Publications

Exploiting Optical Flow Guidance for Transformer-Based Video Inpainting

Authors: Kaidong Zhang, Jialun Peng, Jingjing Fu, Dong Liu

Published in IEEE TPAMI, 2023, 2024

This paper is a journal extension of FGT. In this paper, we reformulate the research motivation and propose more methods to exploit the guidance from completed optical flows to transformer-based video inpainting, including the flow-guided feature propagation module and the newly designed temporal deformable MHSA in temporal transformer block. Besides, we also explore the supervision from frequency domain in video inpainting. FGT++ achieves greatly improved compared with FGT and current existing video inpainting baselines.

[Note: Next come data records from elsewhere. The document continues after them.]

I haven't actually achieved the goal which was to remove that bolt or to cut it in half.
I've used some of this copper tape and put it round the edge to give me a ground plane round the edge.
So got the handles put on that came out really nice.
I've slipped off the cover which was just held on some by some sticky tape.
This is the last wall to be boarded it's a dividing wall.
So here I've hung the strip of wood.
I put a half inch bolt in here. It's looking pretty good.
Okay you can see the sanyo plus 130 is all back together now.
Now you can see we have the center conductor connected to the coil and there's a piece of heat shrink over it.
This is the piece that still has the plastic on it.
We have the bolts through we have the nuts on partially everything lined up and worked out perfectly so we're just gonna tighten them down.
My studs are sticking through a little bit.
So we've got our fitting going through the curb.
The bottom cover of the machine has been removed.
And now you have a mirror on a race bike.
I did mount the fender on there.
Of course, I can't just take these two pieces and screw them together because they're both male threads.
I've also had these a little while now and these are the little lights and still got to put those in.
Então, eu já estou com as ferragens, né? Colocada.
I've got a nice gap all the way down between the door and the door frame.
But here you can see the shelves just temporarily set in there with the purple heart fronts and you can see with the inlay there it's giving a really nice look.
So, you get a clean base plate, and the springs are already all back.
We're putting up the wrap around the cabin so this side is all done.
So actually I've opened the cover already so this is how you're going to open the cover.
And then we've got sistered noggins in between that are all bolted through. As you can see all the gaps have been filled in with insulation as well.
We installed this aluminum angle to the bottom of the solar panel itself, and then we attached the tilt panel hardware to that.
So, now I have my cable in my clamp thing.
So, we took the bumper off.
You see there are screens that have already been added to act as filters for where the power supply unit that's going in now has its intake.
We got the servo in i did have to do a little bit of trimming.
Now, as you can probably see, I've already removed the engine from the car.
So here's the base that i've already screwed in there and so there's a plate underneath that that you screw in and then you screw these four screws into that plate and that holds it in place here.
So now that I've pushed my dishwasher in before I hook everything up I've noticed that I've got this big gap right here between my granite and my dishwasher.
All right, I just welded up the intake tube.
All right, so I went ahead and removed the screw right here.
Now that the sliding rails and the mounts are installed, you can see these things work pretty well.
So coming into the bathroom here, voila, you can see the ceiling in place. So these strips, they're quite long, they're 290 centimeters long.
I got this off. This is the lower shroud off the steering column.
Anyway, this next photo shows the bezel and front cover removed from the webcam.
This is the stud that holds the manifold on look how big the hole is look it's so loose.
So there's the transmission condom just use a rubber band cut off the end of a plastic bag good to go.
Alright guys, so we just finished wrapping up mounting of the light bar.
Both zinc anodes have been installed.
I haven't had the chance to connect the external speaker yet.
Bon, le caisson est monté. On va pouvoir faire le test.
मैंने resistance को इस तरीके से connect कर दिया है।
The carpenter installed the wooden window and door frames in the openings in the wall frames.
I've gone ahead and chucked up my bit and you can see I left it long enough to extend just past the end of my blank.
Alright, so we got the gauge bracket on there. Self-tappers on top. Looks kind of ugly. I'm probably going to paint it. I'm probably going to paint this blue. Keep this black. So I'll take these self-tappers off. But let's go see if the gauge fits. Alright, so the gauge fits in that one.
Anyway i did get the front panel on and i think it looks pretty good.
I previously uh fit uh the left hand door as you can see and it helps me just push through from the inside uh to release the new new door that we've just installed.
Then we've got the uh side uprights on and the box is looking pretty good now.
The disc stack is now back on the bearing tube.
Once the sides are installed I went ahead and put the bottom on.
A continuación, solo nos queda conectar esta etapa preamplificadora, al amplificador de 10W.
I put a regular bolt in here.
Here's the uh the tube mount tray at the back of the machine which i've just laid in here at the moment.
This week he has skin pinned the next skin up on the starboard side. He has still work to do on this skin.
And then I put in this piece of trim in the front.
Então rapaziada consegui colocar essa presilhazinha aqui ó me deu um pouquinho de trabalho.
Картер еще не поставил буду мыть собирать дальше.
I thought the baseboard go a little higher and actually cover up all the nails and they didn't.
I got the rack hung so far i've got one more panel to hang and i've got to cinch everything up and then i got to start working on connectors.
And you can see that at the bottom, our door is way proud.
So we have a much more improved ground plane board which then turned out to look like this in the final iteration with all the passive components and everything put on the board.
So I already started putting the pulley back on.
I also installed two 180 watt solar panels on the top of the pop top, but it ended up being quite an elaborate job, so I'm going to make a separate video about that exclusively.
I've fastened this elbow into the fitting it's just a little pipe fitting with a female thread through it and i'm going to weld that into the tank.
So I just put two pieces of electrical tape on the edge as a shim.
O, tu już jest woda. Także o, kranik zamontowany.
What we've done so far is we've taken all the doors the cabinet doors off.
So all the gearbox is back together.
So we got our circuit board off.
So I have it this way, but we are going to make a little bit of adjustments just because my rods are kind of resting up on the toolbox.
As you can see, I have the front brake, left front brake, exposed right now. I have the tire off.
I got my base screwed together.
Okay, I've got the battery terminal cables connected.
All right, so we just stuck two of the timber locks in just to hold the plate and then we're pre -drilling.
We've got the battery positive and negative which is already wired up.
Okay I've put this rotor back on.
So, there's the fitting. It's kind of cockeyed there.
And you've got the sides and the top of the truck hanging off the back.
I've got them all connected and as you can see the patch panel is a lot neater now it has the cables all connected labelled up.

Recommended citation: Kaidong Zhang, Jialun Peng, Jingjing Fu, Dong Liu, "Exploiting Optical Flow Guidance for Transformer-Based Video Inpainting." IEEE TPAMI, 2024.

Customized Segment Anything Model for Medical Image Segmentation

Authors: Kaidong Zhang, Dong Liu

Published in Arxiv preprint, 2023, 2023

We propose SAMed, which firstly adopt Segment Anything Model (SAM) in medical image semantic segmentation. In consideration of performance, deployment and storage overhead comprehensively, we adopt low rank approximation technology to customize a small fraction of parameters in image encoder of SAM. With the finetuning of mask decoder and the prompt encoder and a series training strategies, we achieve highly competitive performance on Synapse multi-organ segmentation dataset.

Recommended citation: Kaidong Zhang, Dong Liu, "Customized Segment Anything Model for Medical Image Segmentation." Arxiv preprint, 2023.

Flow-Guided Transformer for Video Inpainting

Authors: Kaidong Zhang, Jingjing Fu, Dong Liu

Published in In the proceedings of European Conference on Computer Vision (ECCV), 2022

We first integrate the philosophy of flow-guided method to transformer for video inpainting with reasonable structure and detailed texture simultaneously. We exploit the local correlation of motion fields and adopt the motion discrepancy in the completed flows to guide the transformer-based content synthesis. We also design elaborated window-partition and spatial-temporal decoupled transformer strategy for the balance between efficiency and performance.

Recommended citation: Kaidong Zhang, Jingjing Fu, Dong Liu, "Flow-Guided Transformer for Video Inpainting." In the proceedings of European Conference on Computer Vision (ECCV), 2022.

Inertia-Guided Flow Completion and Style Fusion for Video Inpainting

Authors: Kaidong Zhang, Jingjing Fu, Dong Liu

Published in In the proceedings of Proceedings of the IEEE/CVF Conference on Computer Vision and Pattern Recognition (CVPR), 2022

We show the benefit of explicit inertia prior for flow completion, which leads to more accurate flow-guided content propagation for video inpainting. We also first discuss the style incoherence caused by flow warping across different frames and propose the style fusion mechanism to refine the style in the warped regions under the guidance of the styles from valid regions.

Recommended citation: Kaidong Zhang, Jingjing Fu, Dong Liu, "Inertia-Guided Flow Completion and Style Fusion for Video Inpainting." In the proceedings of Proceedings of the IEEE/CVF Conference on Computer Vision and Pattern Recognition (CVPR), 2022.